Customers pose for a photo with Santa at the Radde Christmas Tree Farm.(Courtesy Photo)

The Raddes estimate they’ve sold 400 trees and counting in the first three days since the opening of the 2021 season, and that includes Saturday, when rain slowed the stream of customers visiting the farm.

The business of this season comes on the heels of a unique 2020.

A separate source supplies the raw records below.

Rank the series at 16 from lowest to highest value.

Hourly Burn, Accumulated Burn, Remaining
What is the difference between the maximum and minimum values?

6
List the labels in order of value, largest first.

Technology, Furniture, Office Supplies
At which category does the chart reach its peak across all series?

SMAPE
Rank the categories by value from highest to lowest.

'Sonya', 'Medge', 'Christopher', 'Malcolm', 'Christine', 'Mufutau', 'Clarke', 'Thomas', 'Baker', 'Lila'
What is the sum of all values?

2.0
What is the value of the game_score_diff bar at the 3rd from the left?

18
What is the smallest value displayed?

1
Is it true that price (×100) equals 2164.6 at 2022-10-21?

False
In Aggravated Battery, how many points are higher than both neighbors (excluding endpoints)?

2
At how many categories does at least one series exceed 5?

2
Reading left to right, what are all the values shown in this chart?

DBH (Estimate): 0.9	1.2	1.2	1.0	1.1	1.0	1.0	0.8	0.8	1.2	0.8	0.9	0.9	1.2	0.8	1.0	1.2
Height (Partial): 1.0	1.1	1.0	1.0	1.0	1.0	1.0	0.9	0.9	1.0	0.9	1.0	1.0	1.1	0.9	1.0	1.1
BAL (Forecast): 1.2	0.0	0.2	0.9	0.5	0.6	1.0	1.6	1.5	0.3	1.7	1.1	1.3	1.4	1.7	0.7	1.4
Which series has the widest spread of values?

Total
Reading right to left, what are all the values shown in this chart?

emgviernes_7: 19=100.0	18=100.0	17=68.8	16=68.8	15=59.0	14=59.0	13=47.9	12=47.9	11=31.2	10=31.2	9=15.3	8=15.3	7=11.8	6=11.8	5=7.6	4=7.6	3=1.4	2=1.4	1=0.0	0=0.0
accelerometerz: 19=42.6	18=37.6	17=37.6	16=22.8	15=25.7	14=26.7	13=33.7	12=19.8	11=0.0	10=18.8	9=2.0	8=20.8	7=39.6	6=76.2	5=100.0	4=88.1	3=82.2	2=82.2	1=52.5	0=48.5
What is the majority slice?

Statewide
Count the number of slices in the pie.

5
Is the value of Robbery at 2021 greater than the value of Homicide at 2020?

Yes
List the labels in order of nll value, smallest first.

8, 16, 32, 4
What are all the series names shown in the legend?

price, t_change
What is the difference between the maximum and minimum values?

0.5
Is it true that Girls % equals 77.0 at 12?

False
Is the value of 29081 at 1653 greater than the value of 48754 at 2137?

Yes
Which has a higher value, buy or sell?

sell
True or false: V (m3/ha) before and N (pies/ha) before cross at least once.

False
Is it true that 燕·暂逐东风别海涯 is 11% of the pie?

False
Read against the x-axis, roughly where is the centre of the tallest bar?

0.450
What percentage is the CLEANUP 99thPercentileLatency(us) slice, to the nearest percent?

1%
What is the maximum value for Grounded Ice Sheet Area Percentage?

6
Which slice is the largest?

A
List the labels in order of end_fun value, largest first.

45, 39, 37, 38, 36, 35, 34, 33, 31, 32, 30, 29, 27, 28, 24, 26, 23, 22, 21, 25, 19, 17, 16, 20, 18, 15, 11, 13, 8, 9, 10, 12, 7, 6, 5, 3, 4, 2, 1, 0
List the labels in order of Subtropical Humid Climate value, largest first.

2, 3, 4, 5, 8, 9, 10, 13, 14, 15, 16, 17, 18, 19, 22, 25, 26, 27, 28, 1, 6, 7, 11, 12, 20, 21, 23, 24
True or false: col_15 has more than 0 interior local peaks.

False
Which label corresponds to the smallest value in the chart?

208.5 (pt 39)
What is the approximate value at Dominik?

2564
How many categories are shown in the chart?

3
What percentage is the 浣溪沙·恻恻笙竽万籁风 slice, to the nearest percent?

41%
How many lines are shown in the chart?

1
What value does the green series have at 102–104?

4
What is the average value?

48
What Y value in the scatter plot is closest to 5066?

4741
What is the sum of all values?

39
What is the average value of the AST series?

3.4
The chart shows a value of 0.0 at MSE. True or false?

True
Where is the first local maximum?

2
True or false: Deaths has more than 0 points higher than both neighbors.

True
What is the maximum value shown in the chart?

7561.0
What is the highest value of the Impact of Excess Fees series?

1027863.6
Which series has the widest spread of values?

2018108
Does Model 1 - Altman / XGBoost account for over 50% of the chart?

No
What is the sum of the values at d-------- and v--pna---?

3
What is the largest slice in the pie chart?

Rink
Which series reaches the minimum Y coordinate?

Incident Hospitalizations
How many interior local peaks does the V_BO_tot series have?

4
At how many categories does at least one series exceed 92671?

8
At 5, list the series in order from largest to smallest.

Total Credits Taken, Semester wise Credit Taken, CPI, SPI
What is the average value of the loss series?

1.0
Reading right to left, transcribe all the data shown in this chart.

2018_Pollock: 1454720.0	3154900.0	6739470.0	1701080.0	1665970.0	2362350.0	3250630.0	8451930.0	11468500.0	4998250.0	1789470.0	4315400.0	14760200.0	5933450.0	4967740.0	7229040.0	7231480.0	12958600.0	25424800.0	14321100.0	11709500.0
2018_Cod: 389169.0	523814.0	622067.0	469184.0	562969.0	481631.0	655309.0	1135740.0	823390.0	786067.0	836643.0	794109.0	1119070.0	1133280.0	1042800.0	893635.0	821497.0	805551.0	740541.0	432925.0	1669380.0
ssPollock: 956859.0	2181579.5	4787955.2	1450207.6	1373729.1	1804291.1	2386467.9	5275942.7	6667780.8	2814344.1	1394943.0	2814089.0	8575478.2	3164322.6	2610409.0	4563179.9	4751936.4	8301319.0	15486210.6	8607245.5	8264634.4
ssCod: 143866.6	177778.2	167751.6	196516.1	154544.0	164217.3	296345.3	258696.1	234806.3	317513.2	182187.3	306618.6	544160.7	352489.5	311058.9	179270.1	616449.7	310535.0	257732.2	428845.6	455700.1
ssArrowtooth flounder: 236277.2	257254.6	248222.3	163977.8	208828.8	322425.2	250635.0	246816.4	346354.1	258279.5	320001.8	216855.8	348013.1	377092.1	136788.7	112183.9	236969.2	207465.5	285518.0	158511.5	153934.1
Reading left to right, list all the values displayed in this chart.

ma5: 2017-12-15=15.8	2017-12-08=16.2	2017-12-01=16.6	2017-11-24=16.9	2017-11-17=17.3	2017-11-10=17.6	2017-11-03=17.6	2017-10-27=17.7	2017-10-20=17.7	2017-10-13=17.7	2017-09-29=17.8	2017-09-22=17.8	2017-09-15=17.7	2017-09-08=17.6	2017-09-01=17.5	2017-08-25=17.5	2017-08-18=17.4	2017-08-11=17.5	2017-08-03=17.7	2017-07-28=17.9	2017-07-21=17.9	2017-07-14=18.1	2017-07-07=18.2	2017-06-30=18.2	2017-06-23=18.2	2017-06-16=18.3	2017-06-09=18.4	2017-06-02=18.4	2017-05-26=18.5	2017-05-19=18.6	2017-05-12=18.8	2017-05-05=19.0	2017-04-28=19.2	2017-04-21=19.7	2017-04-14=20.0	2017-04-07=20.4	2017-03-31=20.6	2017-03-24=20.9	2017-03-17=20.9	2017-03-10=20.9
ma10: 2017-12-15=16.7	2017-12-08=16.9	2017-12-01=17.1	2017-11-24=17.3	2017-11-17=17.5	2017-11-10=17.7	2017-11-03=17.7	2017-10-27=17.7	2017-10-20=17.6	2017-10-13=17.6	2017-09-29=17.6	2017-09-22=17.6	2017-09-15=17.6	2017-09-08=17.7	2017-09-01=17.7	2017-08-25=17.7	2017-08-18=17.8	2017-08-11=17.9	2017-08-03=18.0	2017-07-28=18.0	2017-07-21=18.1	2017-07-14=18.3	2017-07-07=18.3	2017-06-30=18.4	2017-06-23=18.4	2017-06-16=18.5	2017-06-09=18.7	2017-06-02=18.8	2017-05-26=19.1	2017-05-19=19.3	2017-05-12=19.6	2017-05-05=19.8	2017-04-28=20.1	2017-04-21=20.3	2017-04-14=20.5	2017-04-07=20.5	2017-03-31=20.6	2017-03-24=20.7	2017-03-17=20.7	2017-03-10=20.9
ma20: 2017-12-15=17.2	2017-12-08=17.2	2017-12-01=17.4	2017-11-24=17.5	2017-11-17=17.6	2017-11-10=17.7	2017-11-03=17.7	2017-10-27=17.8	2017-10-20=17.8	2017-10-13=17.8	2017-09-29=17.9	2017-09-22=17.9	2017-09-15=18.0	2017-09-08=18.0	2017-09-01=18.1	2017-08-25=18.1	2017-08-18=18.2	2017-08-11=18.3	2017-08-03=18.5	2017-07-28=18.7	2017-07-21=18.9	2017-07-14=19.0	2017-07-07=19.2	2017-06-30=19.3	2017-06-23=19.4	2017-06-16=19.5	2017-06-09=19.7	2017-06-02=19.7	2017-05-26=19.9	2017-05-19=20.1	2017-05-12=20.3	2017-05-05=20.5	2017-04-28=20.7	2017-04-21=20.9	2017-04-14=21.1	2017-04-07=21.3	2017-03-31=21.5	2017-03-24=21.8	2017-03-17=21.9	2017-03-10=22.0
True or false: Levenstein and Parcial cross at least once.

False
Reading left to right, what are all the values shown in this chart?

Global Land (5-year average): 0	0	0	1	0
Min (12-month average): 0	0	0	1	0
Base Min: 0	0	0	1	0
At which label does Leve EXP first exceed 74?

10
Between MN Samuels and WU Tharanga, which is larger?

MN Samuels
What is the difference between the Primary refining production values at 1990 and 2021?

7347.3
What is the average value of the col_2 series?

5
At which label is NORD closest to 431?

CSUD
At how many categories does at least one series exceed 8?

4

Not only was COVID looming last year, but Kenneth was recovering from a freak summer accident and a spider mite invasion.

On August 26, 2020, a small tractor toppled over and landed on top of Kenneth in a pasture, leaving him pinned for more than four hours.

He recovered, but was unable to tend to the trees daily.

While hundreds of trees were spared, the couple says spider mites got to 200 of the trees.

“I think there’s at least 200 trees that were damaged, that were green one week and half brown the next, and we just cried that we knew that we were going to have costumers come and not have trees for some,” Kathy said.

2020 ended up being a great year for sales, but it was nothing compared to 2021.

Radde Christmas Tree Farm
Radde Christmas Tree Farm(Courtesy Photo)

The line was long Friday, Saturday and Sunday as families picked out the perfect Afghan pine to cut down.

Others opted to buy the precut Fraser Firs trees, often grown commercially for sale as Christmas trees, and unrivaled for holiday use because of their fresh fragrance and symmetrical shape. Those trees were brought in on big rigs from North Carolina.

We came to cut a Christmas tree down,” said Halley Lindsay, a mother of three. “Mainly, just for the experience. We wanted the boys not just to go to a store, but to come and cut one down.”

The Guerrero family, including son Jorge, 13, drove from Waxahachie to continue a tradition they started eight years ago.

“It was fun cutting it down,” Jorge said as he secured the tree in the back of a trailer his family drove. “I just like the experience and it’s our tradition to come out here every year.”

Kathy said carrying on the tradition and starting a new one for so many families is behind the boom in business.

“People just want the real thing. People want to come be outside,” Kathy said. “They’ve been cooped out during these last two years. They want to come out and let their children look around and find the perfect tree and cut it down or find a wonderful Fraser Fir that’s going to just make their home beautiful for Christmas.”

The only trees left to cut down are between 5 and 6 feet.

There are still plenty of Frasier Firs available around 6-8 feet tall.

The Radde Tannenbaum Christmas Tree Farm open each day at 9 a.m. and closes at dark.

The farm closes for the Christmas season when the last tree sells, which Kenneth and Kathy believe will be sometime in the next five to seven days.